= Integrated access device =

An Integrated Access Device (or IAD) is a customer premises device that provides access to wide area networks and the Internet. Specifically, it aggregates multiple channels of information including voice and data across a single shared access link to a carrier or service provider PoP (Point of Presence). The access link may be a T1 line, a DSL connection, a cable (CATV) network, a broadband wireless link, or a metro-Ethernet connection.

At the PoP, the customer's aggregated information is typically directed into an Add-drop multiplexer or an MSPP (multiservice provisioning platform), which are complex and expensive devices that sit between customers and the core network. They manage traffic streams coming from customers and forward those streams to the PSTN (voice) or appropriate wide area networks (ATM, Frame Relay, or the Internet).

An IAD is sometimes installed by the service provider to which a customer wishes to connect. This allows the service provider to control the features of the access link and manage its operation during use. Competitive service providers are now offering access services over a variety of access technologies, including wireless optical (i.e., Terabeam) and metro-Ethernet networks. Old telco protocols and transport methods (T1 lines and time-division multiplexing) are replaced with access methods that are appropriate for the underlying transport. Because of this, the provider will usually specify an appropriate IAD or install an IAD.

SIAD will aggregate its IP data traffic and GSM ATM traffic at the cellsite passing it along to the multi-service routers sitting in front of mobile switching center (MSC).
It will aggregate the cell site traffic and forward to the MSN.
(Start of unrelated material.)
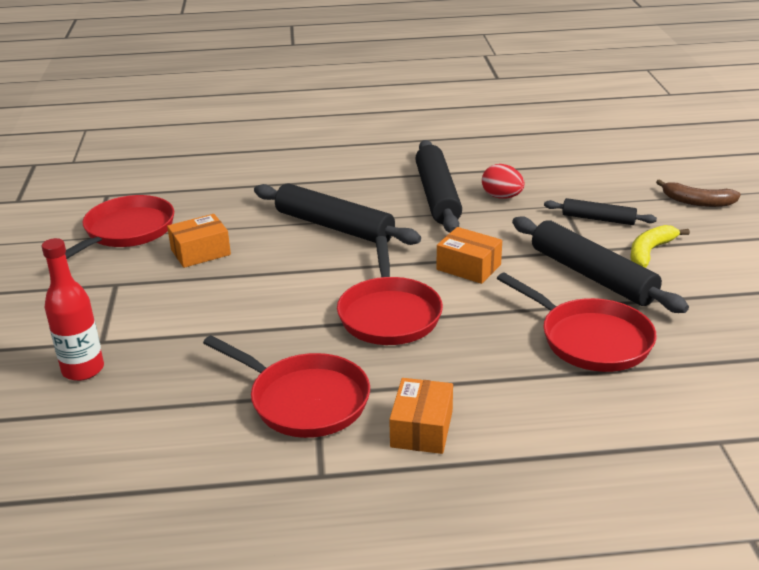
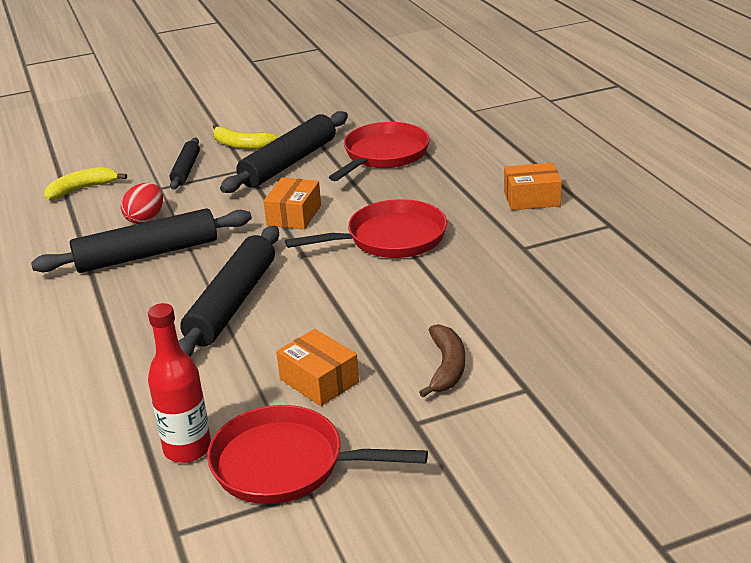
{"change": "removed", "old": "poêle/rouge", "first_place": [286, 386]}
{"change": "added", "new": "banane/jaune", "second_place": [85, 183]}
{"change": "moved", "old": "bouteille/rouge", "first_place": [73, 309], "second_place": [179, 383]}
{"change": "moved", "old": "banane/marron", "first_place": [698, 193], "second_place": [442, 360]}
There are other cost saving benefits of moving to an IAD since a Primary Rate Interface which is typically required for (PBX) equipment requires 23 voice (bearer) channels and 1 signaling (data) channel. By purchasing an IAD instead and connecting to a VoIP service provider, customers can purchase only the number of voice channels that are actually required at their location. Since the VoIP service allows internet access to be used for both voice and data, moving to a VoIP solution allows customers to remove the local access charges associated with the T1 local loop that was required to deliver the legacy PRI service. This allows customers to realize a significant cost savings by removing unused voice channels and access costs. Some companies estimate a 30%–75% cost savings can be realized by moving to VoIP.
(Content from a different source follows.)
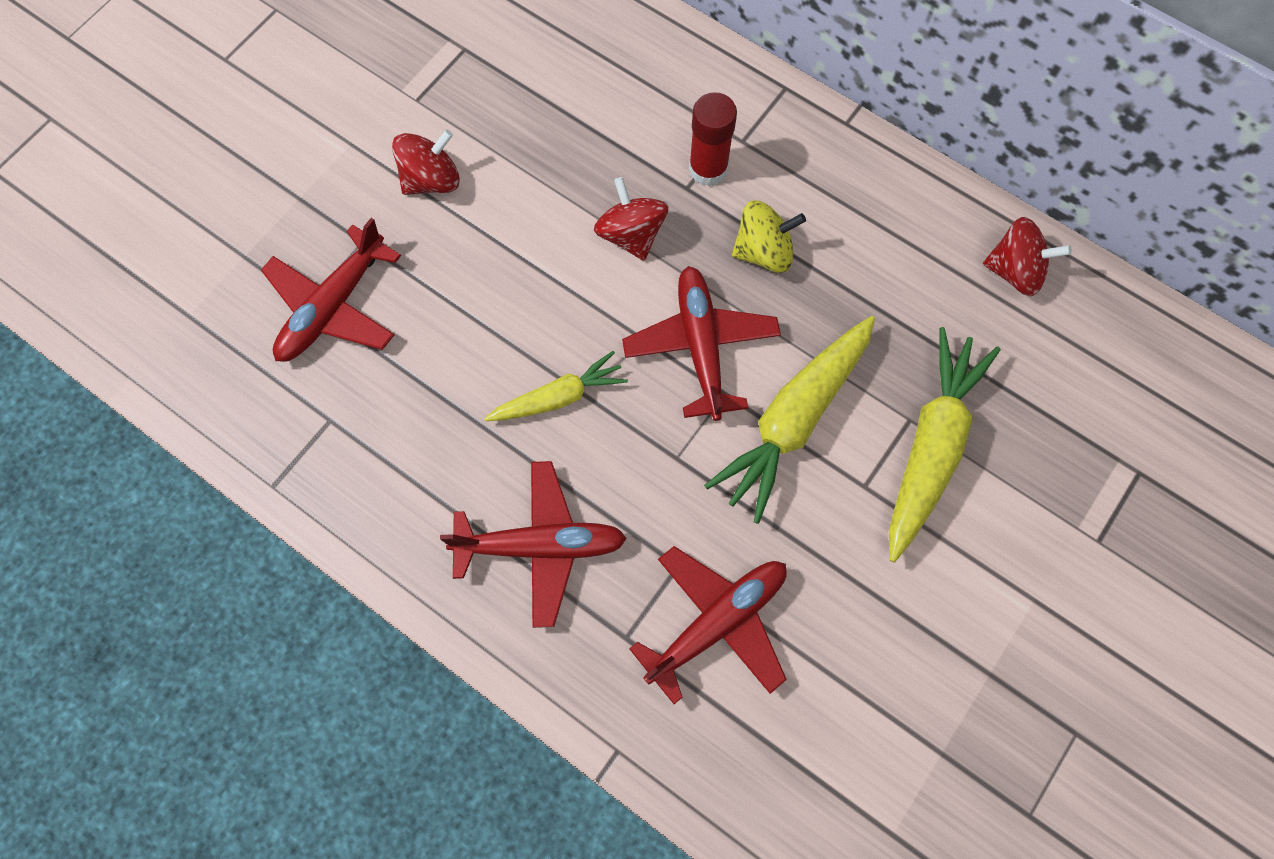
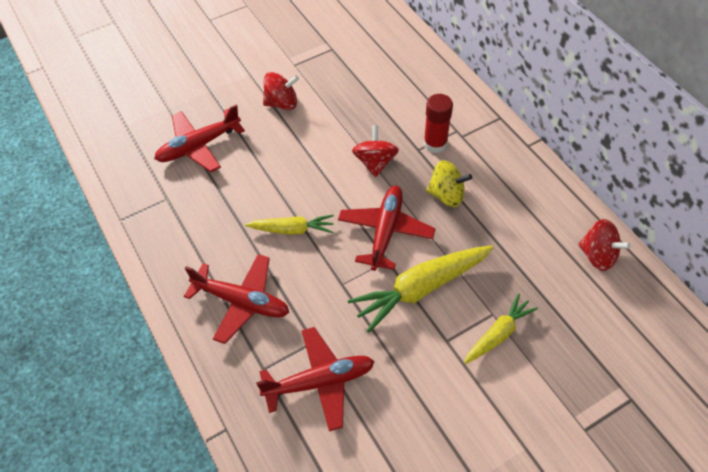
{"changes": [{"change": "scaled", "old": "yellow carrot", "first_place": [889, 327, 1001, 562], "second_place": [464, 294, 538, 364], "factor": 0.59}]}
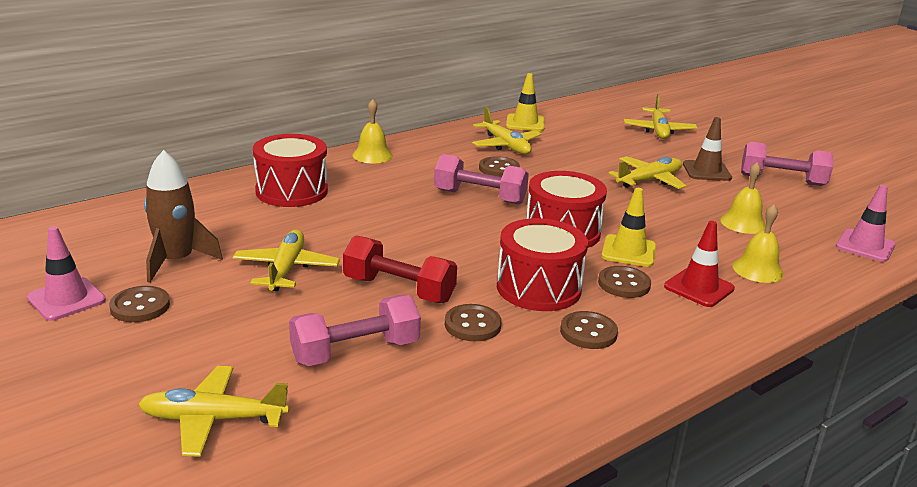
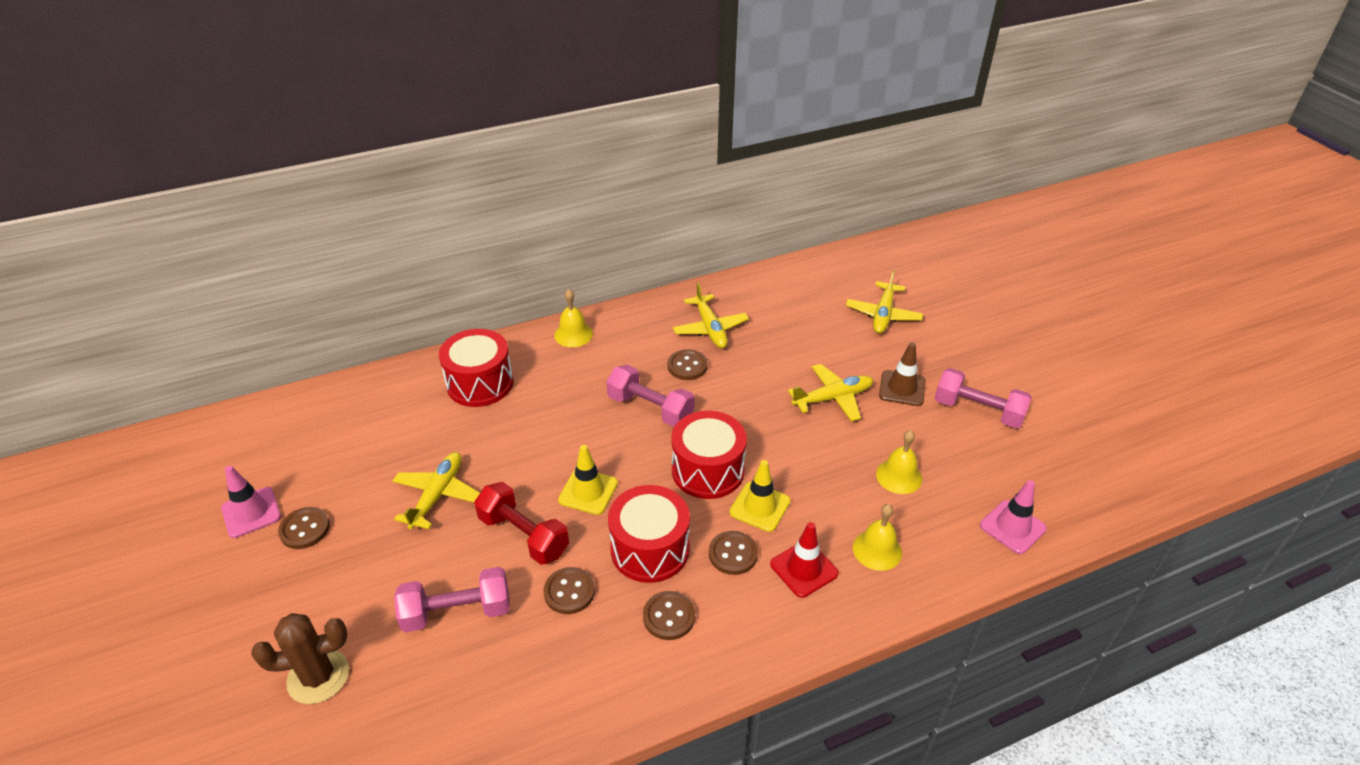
{"changes": [{"change": "gone", "old": "brown rocket", "first_place": [144, 150, 223, 283]}, {"change": "shifted", "old": "yellow traffic cone", "first_place": [506, 73, 545, 131], "second_place": [558, 445, 618, 515]}, {"change": "swapped", "old": "yellow plane", "new": "brown cactus", "first_place": [138, 366, 289, 457], "second_place": [251, 613, 349, 704]}]}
Another benefit in moving to a VoIP solution over TDM is that additional security can be added to the voice service since Multiprotocol Label Switching connections can be used for voice access. This is especially important in the legal and healthcare industry where confidential information is routinely shared during phone calls.

The only caveats to sharing Voice and data on the same connection are that proper Quality of service must be added to the circuit to ensure that the voice traffic takes priority over the data traffic and that enough bandwidth is available for the number of sessions (AKA concurrent call paths, channels, etc..) of voice service that are needed at the site. A good rule of thumb (and to make for easy math) for a home phone quality (G.711) VoIP codec is to assume 100 kbit/s per session multiplied by the number of sessions required at the location. For example 10 sessions of VoIP would require 1 Mbit/s of available bandwidth and 1 Mbit/s of premium QOS to ensure a quality call experience.